Jeffcoate et al18 concluded that the lack of a working diabetic foot ulcer classification hinders management practices. An attempt to develop a working system is the Size (Area and Depth), Sepsis, Arteriopathy, and Denervation - the S(AD) SAD system (see Table 2).50 Measurements of foot ulcers predict the outcome; including foot ulcer measurements into a diabetic wound classification system will make the system more sensitive.42
The S(AD) SAD system differs from Wagner's and Texas systems in that it addresses degrees of ischemia, categorization of area and depth, inclusion of reference to neuropathy, and most of all, is not intended as a guide to management.50 During a review of the S(AD) SAD system and Wagner's system, Young51 reported that the categories of infection have clinical "face validity," but both authors failed to define cellulitis and osteomyelitis.
Although validation evidence of Wagner's dysvascular foot classification system and its clinimetric properties are scant, the Wagner system is widely used.
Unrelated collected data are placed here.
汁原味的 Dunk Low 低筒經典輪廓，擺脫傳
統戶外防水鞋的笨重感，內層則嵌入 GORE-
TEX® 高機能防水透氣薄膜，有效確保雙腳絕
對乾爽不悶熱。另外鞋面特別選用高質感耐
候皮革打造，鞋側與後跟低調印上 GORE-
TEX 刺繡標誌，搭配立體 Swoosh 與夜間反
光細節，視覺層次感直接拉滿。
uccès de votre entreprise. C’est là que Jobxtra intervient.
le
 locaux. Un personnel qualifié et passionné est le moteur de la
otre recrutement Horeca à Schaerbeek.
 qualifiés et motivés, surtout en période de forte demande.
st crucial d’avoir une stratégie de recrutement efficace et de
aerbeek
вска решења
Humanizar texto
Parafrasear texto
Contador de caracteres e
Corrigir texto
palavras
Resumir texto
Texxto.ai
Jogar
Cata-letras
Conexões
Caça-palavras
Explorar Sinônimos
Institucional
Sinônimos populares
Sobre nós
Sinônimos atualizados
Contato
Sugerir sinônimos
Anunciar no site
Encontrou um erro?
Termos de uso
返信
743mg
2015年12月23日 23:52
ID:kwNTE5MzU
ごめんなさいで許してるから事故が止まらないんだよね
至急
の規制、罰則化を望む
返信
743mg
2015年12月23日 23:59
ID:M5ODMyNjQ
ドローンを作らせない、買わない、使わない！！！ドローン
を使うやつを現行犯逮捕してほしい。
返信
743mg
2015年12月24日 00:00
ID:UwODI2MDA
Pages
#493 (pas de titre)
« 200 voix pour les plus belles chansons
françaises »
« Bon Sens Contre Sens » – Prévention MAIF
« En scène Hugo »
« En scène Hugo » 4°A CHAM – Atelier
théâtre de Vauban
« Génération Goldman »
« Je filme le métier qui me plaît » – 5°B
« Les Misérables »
Diabetic foot ulcer classification systems should delineate unique ulcer types with definable characteristics and offer prognostic information. The Wagner system may be appropriate to guide treatment and prognosis for individual patients. Plassmann and Peters52 discovered that even simple methods and instruments for measuring wound parameters require well-defined protocols. If protocols are not in place, wound measurements are useless and may lead to misinterpretation and resultant dangerous consequences. Hopefully, the University of Texas or the S(AD) SAD systems, once further validated, may fill the current void. - OWM
This manuscript was completed as part of a written assignment for the MSc/PostGraduate Training in Wound Care and Tissue Repair sponsored by the College of Medicine at the University of Wales, Cardiff, UK, under the direction of Mrs. Vanessa Jones, Dr. Patricia Price, and Professor Keith Harding.